Fortunately the law prevailed and Jacob Zuma was arrested and incarcerated for contempt. This resulted in violent protests, massive looting and lawlessness.

These unfortunate examples can be juxtaposed with instances in which the rule of law was respected. An example of this is the Kenyan Constitutional Court decision on elections. In this instance the Constitutional Court successfully defended the Constitution of Kenya.

Another example is the elections in Zambia where there was a peaceful transfer of power.

The above are a few examples. The examples are infinite across Africa. From a legal perspective, the rule of law is central to the success of the AfCTA. Since the agreement is between multiple parties, it is natural that disputes are going to arise. The agreement itself envisages this and constitutes a dispute settlement body. I submit that the efficacy of this body is depended on the respect that it is given by the member States and this respect is bound to be the same as the respect they ascribe to the rule of law. If some of the member States do not give the dispute settlement body the authority and reverence it deserves, the body will essentially be a toothless entity. A precedent has already been set by Zimbabwe which refused to recognise the decisions of the Sadc Tribunal.

It is not very difficult to harmonise the intellectual property laws, investment laws and competition laws across the continent. What is difficult is equally adhering to those laws. Some of the African countries are notorious for expropriating private property without compensation. Again, Zimbabwe is well known for moving from one currency to the other without compensating anyone for the exchange loss. Without respect for private property, which is in itself respect for the rule of law, it is difficult to imagine substantial economic change in Africa.

It is highly unlikely that investors will flock to Africa and make sustainable investments if the quality of African institutions is still lacking. The issues of corruption, lack of accountability and transparency have a huge effect on investment. All these issues can be dealt with, if there is unwavering respect of the rule of law. South Africa is well known for constituting commissions of inquiry which, unfortunately, do not result in meaningful arrests.

Inasmuch as the rule of law brings about legal certainty, which aids in attracting foreign investment, it must also be used as an anchor from which beneficiation and other industrial policies stem from. Developing a free market for foreign goods and services is akin to opening up Africa for others to thrive while the continent remains a producer and exporter of raw materials.

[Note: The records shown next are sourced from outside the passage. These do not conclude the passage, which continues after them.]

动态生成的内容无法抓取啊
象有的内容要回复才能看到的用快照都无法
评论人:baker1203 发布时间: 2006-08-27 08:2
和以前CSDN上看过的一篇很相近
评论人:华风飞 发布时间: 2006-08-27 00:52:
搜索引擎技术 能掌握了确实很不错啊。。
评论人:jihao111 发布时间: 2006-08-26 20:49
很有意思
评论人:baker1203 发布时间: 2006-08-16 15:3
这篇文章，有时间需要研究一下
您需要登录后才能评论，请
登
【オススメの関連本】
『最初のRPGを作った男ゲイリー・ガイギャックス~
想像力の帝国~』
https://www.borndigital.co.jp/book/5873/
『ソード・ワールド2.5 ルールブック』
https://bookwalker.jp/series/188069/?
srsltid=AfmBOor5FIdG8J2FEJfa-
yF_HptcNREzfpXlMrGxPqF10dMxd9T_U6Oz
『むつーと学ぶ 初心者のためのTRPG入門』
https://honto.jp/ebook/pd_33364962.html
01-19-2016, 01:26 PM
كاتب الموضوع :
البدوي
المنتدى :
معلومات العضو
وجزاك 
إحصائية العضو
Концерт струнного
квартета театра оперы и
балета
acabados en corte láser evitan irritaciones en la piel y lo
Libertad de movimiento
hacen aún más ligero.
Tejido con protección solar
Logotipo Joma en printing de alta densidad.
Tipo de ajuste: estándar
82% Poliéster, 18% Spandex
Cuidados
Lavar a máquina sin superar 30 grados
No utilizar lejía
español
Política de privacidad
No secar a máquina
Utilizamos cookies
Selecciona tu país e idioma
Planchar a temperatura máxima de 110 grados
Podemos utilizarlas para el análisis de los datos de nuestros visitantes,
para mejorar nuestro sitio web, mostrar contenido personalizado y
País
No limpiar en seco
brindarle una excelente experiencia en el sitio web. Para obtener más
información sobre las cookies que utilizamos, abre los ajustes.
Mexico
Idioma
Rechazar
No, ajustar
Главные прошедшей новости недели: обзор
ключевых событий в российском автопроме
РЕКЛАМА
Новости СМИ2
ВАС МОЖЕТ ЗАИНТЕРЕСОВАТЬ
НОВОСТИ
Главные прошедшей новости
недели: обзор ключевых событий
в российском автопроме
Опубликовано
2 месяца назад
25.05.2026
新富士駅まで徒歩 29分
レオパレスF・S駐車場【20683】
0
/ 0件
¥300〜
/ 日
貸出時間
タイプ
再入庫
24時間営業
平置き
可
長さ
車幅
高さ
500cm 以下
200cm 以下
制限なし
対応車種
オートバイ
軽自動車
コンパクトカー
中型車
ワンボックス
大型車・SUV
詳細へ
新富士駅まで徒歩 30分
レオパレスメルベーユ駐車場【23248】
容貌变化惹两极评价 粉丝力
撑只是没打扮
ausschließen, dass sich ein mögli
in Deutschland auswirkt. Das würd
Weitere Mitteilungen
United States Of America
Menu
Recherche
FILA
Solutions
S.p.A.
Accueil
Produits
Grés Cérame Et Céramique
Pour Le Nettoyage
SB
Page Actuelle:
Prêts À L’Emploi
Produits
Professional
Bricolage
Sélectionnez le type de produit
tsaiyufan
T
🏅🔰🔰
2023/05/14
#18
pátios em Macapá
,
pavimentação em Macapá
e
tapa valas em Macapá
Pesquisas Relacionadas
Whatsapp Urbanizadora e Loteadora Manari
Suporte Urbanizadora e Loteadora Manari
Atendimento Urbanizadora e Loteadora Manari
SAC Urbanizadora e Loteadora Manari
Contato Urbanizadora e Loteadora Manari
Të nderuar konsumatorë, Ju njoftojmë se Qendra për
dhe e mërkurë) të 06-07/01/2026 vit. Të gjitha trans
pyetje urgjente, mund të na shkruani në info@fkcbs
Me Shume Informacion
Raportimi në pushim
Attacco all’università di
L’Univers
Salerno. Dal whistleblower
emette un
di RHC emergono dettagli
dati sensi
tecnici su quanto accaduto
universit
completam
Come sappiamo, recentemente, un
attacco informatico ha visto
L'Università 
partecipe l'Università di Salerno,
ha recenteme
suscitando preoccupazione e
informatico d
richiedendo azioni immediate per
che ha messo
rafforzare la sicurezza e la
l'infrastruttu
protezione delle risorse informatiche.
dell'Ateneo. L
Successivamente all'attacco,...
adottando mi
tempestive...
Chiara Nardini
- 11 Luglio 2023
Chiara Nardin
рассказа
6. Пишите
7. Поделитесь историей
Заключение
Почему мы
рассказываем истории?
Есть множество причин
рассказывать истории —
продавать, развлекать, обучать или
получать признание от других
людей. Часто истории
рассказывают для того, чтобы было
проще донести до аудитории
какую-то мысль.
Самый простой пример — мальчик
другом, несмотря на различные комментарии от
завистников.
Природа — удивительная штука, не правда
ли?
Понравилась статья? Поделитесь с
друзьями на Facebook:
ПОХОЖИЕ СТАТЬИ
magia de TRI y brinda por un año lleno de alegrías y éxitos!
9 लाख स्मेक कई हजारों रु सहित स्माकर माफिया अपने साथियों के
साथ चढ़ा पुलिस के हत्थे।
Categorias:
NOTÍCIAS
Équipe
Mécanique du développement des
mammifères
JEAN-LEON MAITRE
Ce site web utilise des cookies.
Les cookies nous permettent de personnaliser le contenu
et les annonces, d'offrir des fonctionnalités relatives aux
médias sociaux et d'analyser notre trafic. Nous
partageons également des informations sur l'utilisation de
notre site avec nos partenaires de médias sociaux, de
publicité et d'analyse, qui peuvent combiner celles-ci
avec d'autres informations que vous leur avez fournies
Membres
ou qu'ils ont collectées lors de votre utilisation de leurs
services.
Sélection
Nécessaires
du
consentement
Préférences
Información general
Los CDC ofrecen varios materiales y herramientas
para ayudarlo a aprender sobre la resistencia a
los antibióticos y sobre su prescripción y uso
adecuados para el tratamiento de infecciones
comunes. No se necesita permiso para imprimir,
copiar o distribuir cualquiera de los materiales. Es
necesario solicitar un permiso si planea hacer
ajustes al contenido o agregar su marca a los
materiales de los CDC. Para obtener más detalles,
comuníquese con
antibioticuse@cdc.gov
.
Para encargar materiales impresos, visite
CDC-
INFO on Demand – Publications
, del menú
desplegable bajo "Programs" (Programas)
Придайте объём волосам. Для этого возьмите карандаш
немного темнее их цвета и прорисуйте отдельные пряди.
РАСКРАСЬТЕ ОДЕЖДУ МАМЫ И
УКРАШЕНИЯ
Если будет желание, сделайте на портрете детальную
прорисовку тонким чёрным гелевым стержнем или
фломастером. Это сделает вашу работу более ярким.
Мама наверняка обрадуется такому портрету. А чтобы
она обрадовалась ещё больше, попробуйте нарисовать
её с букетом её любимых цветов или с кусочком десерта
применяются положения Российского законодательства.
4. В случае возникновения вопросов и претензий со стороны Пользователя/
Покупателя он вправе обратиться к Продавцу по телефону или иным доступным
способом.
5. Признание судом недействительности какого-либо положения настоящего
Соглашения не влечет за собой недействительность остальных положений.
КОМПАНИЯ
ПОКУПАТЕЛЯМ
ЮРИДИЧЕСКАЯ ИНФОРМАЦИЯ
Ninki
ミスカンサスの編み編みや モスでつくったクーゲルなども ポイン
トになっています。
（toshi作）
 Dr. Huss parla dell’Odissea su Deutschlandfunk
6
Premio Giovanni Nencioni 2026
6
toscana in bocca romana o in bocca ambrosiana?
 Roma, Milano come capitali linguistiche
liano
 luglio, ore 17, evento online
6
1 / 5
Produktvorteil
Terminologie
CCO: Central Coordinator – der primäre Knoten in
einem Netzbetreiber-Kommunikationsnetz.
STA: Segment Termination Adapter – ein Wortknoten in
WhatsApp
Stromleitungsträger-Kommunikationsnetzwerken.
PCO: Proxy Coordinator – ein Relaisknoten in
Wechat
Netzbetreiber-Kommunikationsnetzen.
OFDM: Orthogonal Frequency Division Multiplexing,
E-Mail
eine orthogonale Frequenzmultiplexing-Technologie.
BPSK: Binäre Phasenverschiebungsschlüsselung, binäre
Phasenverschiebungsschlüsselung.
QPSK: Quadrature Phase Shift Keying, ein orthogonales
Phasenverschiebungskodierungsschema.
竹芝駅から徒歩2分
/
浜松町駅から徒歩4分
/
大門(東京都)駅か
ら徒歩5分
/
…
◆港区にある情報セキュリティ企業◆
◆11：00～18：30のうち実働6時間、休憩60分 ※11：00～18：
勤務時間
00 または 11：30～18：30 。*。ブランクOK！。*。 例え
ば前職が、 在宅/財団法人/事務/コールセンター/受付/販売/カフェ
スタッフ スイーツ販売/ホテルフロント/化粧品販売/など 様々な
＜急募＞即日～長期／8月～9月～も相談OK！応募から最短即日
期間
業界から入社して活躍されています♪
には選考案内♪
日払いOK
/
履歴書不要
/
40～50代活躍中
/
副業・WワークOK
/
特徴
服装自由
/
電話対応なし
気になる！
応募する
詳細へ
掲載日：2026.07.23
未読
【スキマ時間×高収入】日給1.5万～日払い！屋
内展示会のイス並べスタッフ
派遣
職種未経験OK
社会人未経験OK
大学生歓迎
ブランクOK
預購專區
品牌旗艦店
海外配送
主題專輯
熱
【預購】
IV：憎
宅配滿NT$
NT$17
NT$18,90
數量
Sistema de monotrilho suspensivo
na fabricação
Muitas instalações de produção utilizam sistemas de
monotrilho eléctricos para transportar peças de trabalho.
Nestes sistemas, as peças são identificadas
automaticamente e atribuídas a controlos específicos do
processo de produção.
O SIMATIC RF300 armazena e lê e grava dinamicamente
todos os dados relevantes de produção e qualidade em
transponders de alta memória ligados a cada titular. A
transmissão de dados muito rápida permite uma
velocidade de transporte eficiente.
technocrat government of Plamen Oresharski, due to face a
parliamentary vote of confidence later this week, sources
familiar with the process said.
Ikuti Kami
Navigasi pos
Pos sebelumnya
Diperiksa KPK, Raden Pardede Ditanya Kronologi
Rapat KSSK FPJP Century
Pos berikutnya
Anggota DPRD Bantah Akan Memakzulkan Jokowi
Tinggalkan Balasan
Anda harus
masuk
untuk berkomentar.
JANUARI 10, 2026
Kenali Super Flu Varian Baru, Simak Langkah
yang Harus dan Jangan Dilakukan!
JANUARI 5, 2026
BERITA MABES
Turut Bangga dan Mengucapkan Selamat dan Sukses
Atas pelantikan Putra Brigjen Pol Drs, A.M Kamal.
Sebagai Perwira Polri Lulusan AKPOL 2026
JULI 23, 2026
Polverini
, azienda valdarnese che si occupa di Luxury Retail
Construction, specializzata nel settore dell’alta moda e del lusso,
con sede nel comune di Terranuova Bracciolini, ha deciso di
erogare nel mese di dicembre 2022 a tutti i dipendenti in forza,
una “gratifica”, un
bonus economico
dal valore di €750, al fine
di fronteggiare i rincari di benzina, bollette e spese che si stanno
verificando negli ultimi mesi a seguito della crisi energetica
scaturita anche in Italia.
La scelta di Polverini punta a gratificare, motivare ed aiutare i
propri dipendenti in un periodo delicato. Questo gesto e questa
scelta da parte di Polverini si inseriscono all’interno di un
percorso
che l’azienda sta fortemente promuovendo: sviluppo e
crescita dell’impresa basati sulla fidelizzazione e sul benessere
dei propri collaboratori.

In conclusion, in order for the agreement to bring any real change, State actors across Africa need to seriously look into the issue of the rule of law. There is need for a serious shift from the culture of impunity to a culture in which the law is respected. The respect of the rule of law has to be absolute. Without this, this agreement will only succeed in creating a costly political talkshop spewing nothing but the same old tired rhetoric. The difference being, instead of blaming western or eastern countries, it will be African against African and if it degenerates further, the African identity will quickly be ditched for a country identity, which will be in turn ditched for tribal or ethnic identity. Brexit has set precedent for this.